Color Moments (Kind 3367)
Author: Chad Curtis Spec: https://gitlab.com/chad.curtis/espy/-/blob/main/NIP.md App: https://espy.you
Color palette posts capturing 3-6 colors from a beautiful moment, optionally accompanied by an emoji and layout preference. Supports horizontal, vertical, grid, star, checkerboard, and diagonal stripe layouts. A form of pre-verbal visual communication through color and emotion.
Geocaching (Kinds 37516, 7516)
Author: Chad Curtis Spec: https://gitlab.com/chad.curtis/treasures/-/blob/main/NIP-GC.md App: https://treasures.to
NIP-GC defines geocaching on Nostr. Kind 37516 (addressable) is a geocache listing with location (geohash), difficulty/terrain scores, size, and type. Kind 7516 is a found log recording a successful visit. The spec also covers comment logs (kind 1111 via NIP-22), verified finds with cryptographic proof (kind 7517), and cache retirement.
Personal Letters (Kind 8211)
Author: Chad Curtis Spec: https://gitlab.com/chad.curtis/lief/-/blob/main/NIP.md App: https://lief.to
NIP-44 encrypted personal letters with visual stationery, hand-drawn stickers, decorative frames, and custom fonts. Letters render as 5:4 landscape postcards. The privacy model is intentionally postcard-like: sender/recipient metadata is visible, content is encrypted.

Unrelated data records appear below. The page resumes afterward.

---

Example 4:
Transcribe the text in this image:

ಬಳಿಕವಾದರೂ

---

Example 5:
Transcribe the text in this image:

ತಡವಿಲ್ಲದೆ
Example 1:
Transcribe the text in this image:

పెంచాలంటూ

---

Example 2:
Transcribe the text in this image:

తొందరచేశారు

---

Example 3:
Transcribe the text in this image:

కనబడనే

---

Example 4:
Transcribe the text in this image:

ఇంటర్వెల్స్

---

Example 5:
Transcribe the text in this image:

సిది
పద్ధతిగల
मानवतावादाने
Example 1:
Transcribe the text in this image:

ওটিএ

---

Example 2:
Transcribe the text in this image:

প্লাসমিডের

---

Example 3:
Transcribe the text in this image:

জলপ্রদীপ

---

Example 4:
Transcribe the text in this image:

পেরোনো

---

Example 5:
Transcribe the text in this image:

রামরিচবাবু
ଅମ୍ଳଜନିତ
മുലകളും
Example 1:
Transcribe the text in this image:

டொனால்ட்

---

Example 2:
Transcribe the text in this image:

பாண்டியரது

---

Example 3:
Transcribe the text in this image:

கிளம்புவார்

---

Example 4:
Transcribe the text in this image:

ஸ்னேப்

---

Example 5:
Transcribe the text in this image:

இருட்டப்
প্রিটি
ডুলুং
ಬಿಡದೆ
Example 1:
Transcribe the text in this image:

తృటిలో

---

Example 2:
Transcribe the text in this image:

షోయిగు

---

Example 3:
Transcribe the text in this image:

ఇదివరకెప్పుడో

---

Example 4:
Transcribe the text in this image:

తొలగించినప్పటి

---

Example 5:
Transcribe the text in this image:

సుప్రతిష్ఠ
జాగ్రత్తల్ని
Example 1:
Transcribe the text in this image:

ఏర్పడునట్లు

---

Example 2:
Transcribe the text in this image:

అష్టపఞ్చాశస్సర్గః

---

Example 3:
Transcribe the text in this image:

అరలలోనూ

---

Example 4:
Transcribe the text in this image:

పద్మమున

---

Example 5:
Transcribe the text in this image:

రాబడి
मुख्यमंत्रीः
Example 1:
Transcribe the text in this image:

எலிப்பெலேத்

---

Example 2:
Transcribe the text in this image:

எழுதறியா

Weather Station (Kinds 4223, 16158)
Author: Sam Thomson Spec: https://github.com/nostr-protocol/nips/pull/2163 App: https://weather.shakespeare.wtf Firmware: https://github.com/samthomson/weather-station
Kind 16158 (replaceable) describes a weather station's configuration: name, geohash location, elevation, power source, connectivity, and sensor inventory. Kind 4223 (regular) carries individual sensor readings as 3-parameter tags [sensor_type, value, model], enabling historical queries and cross-station comparison. Each station has its own keypair.

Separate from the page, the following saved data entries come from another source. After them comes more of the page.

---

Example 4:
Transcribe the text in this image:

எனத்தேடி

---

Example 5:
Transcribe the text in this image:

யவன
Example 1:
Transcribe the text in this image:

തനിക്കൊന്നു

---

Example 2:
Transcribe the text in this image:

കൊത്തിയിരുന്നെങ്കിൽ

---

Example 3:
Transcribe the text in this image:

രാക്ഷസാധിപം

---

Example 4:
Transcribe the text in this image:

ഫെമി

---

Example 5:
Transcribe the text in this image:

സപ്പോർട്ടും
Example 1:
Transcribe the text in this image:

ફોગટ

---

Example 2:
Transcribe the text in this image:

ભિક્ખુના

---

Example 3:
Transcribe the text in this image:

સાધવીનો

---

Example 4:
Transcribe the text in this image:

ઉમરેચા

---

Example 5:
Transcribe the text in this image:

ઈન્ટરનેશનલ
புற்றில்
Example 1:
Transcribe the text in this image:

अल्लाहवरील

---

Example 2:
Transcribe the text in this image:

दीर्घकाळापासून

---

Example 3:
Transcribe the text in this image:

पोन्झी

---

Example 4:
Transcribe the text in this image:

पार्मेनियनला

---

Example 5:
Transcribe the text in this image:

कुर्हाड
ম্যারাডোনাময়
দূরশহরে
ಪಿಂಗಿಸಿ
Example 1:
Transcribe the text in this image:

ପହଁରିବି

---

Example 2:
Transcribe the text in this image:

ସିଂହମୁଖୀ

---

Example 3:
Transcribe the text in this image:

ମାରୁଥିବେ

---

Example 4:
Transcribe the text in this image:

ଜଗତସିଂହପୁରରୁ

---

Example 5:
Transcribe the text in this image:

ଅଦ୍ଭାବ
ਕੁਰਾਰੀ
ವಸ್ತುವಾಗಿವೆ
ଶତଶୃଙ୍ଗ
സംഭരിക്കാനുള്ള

Blobbi Virtual Pet (Kinds 31124, 14919, 14920, 14921, 11125)
Author: Danifra Spec: https://github.com/Danidfra/nostr-pet/blob/production/NIP.md App: https://nostr-pet.vercel.app See also: Blobbi tag schema (Ditto-specific integration details)
NIP-BB defines a virtual pet lifecycle on Nostr. Kind 31124 (addressable) holds the current pet state across three stages (egg, baby, adult) with stats, appearance, and personality traits. Kind 14919 logs individual interactions, kind 14920 records breeding events, kind 14921 stores immutable lifecycle records, and kind 11125 (replaceable) holds the owner's profile with coins, achievements, and inventory.

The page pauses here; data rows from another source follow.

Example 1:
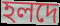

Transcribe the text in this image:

হলদে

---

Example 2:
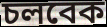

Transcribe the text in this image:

চলবেক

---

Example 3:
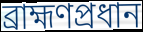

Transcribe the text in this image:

ব্রাহ্মণপ্রধান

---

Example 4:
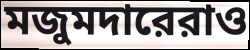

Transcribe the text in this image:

মজুমদারেরাও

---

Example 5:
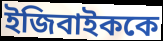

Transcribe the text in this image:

ইজিবাইককে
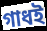
গাধই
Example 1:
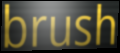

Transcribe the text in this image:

brush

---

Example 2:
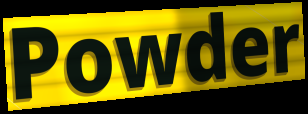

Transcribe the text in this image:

Powder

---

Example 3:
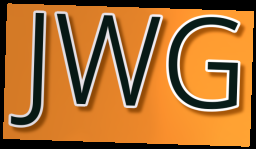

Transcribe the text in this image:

JWG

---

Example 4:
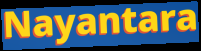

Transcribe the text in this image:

Nayantara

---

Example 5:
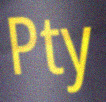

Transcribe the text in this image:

Pty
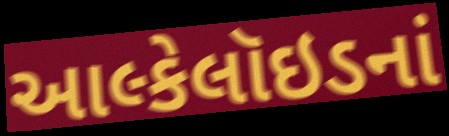
આલ્કેલૉઇડનાં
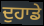
ਦੁਹਾਡੇ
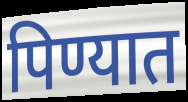
पिण्यात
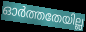
ഓർത്തതേയില്ല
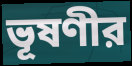
ভূষণীর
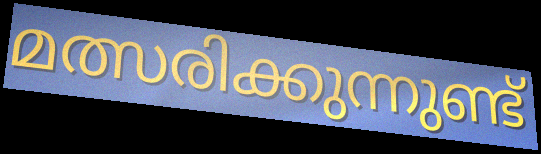
മത്സരിക്കുന്നുണ്ട്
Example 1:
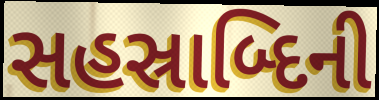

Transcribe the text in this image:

સહસ્રાબ્દિની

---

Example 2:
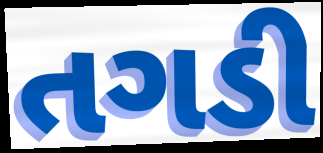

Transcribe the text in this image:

તગડી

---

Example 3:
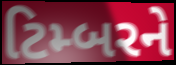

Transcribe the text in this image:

ટિમ્બરને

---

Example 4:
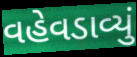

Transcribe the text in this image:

વહેવડાવ્યું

Kind 11125 content JSON — missions field
The content of kind 11125 is a JSON object. Ditto extends it with a missions field that tracks daily and evolution mission progress:
{
"missions": {
"date": "2026-04-16", // ISO date string for the current daily mission set
"daily": [ /* Mission[] */ ],
"evolution": [ /* Mission[] — active hatch/evolve tasks, cleared on stage transition */ ],
"rerolls": 2 // remaining daily mission rerolls
}
// ...other profile fields (coins, achievements, inventory, etc.)
}
Each Mission is either a TallyMission ({ id, target, count }) or an EventMission ({ id, target, events: string[] }) where events contains Nostr event IDs that satisfy the mission. Evolution missions are populated when incubation or evolution begins and cleared when the stage transition completes or is cancelled.